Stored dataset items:
----------
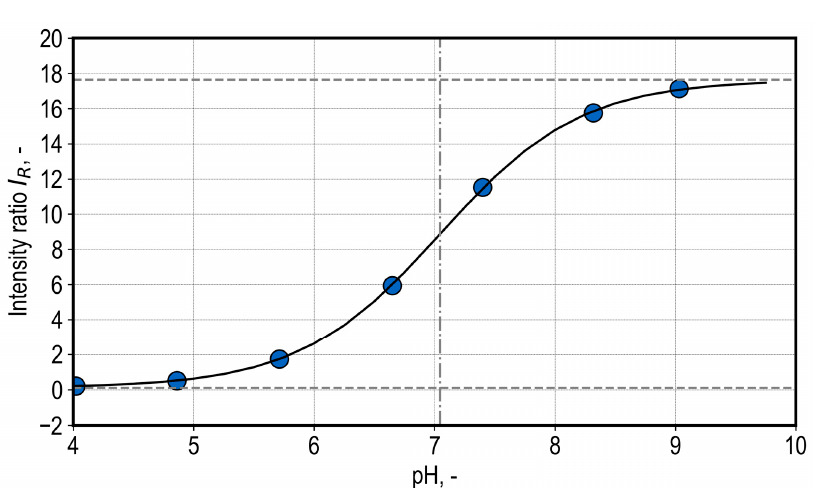
Figure A1. Calibration curve of a microplate with integrated chemical optical pH sensors (intensity ratio I R as function of pH). The sensors are read from the bottom using a fluorescence reader with wavelengths of 485/540 nm and 485/620 nm. I R was measured in triplicate (standard deviation <1%). The calibration is valid for an artificial seawater (ASW) medium at room temperature. Identified correlation parameters: I min = 0.115; I max = 17.635; pH 0 = 7.048; dpH = 0.582. I min and I max represent the horizontal asymptotes of the sigmoidal calibration curve (--), pH 0 is the inflection point (-.), and dpH affects the curve width.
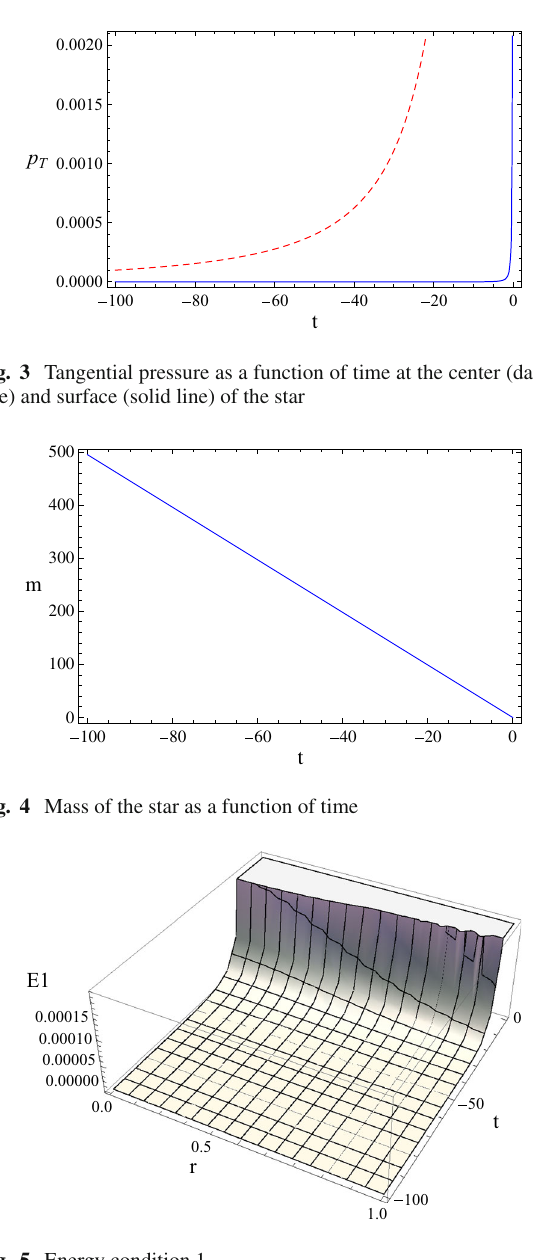
Fig. 5 Energy condition 1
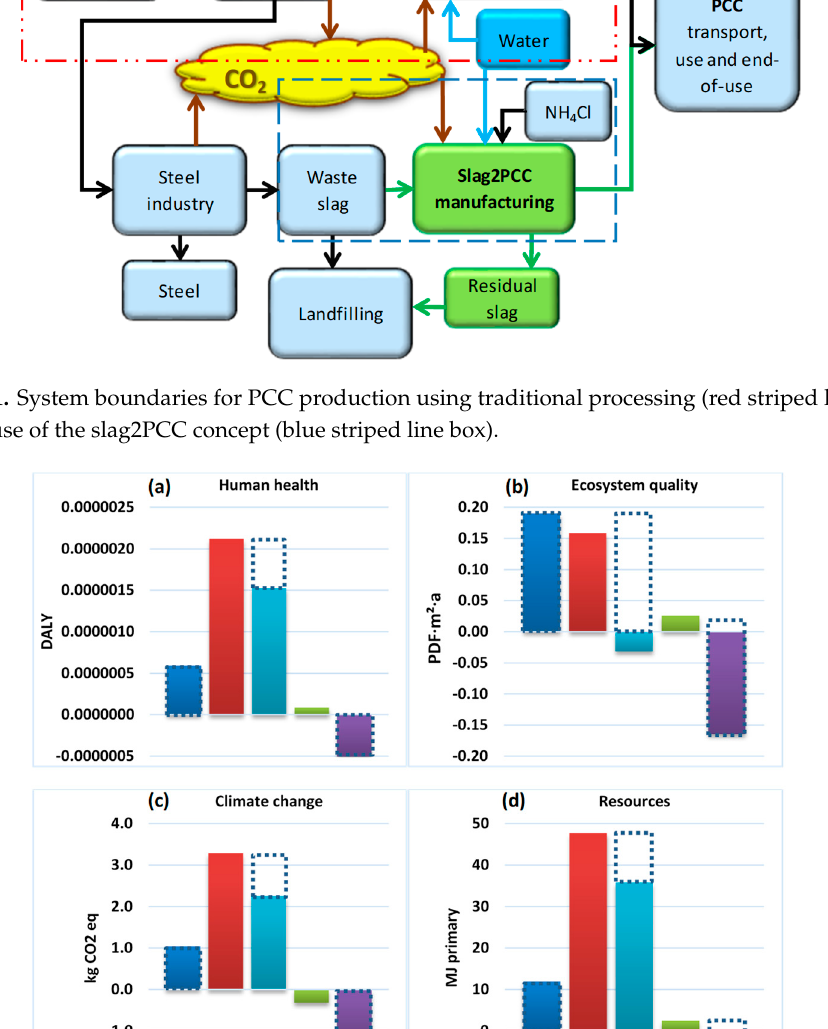
Figure 12. Life cycle assessment (LCA) results for PCC production using a traditional method versus the use of the slag2PCC concept at different solvent concentrations and/or as a system expansion concept (see the text) for four impact categories: Human health ( a ), Ecosystem quality ( b ), Climate change ( c ), Resources ( d ) DALY: disability adjusted life years. PDF ∙ m 2 ∙ a: potentially disappeared fraction of species times area and time.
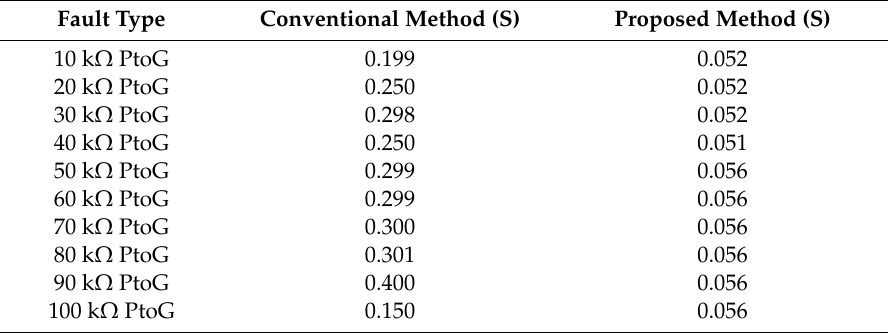
Table 2. The comparison of the fault detection time between the conventional and the proposed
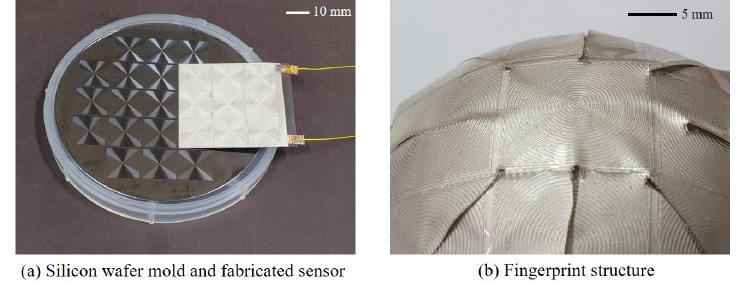
Figure 2. Wafer mold and fabricated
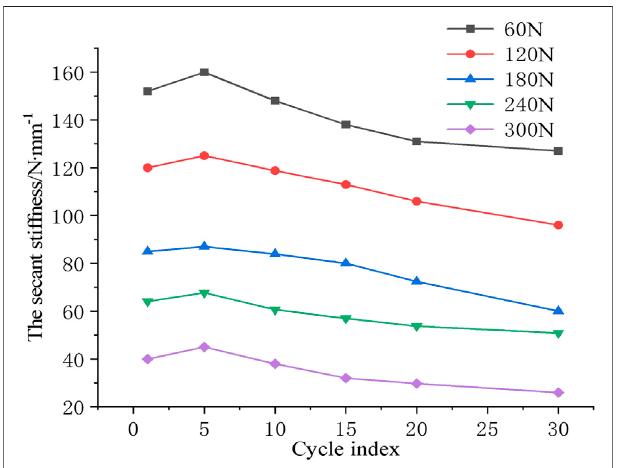
FIGURE 15 | Relationship curve between secant stiffness and the number of cycles.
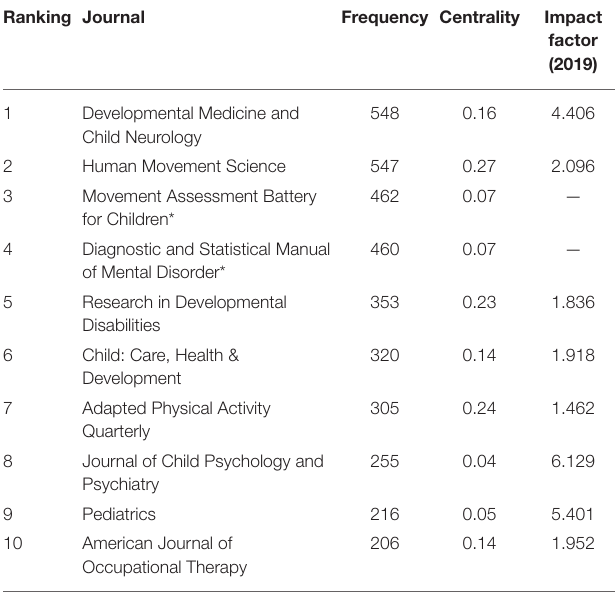
TABLE 6 | Top 10 highly cited journals in research of children with DCD,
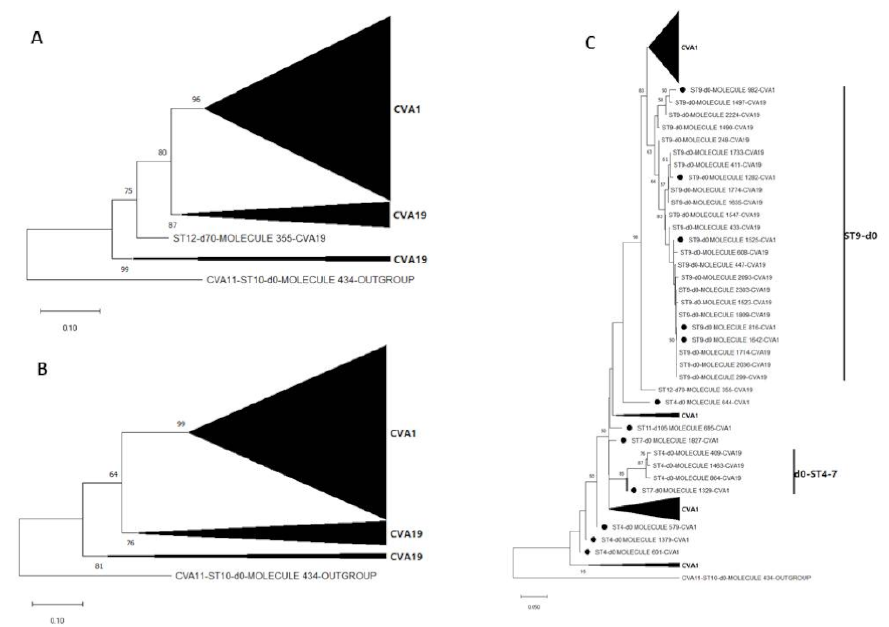
Figure 6. Maximum likelihood phylogenetic tree of CVA1 and CVA19 contigs recovered from assay 3b (LRISW) in this study ( A ) VP1-2C ( B ) VP1 only and ( C ) 2A-2C. In Figure 6C, the CVA1 contigs that do not cluster with other CVA1s are indicated with black circles. Bootstrap support is shown if >50. Abbreviation: ST = site. Collapsed taxa denote all contigs that belong to the same EV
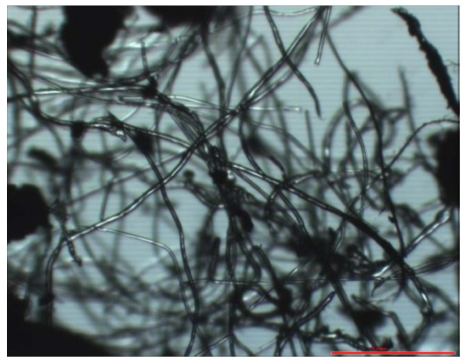
Figure 2. Fibers with optical microscopy.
----------
Select the lines from the entries that include the word "with".

| Exercise response |
Figure A1. Calibration curve of a microplate with integrated chemical optical pH sensors (intensity ratio I R as function of pH). The sensors are read from the bottom using a fluorescence reader with wavelengths of 485/540 nm and 485/620 nm. I R was measured in triplicate (standard deviation <1%). The calibration is valid for an artificial seawater (ASW) medium at room temperature. Identified correlation parameters: I min = 0.115; I max = 17.635; pH 0 = 7.048; dpH = 0.582. I min and I max represent the horizontal asymptotes of the sigmoidal calibration curve (--), pH 0 is the inflection point (-.), and dpH affects the curve width.
TABLE 6 | Top 10 highly cited journals in research of children with DCD,
Figure 6. Maximum likelihood phylogenetic tree of CVA1 and CVA19 contigs recovered from assay 3b (LRISW) in this study ( A ) VP1-2C ( B ) VP1 only and ( C ) 2A-2C. In Figure 6C, the CVA1 contigs that do not cluster with other CVA1s are indicated with black circles. Bootstrap support is shown if >50. Abbreviation: ST = site. Collapsed taxa denote all contigs that belong to the same EV
Figure 2. Fibers with optical microscopy.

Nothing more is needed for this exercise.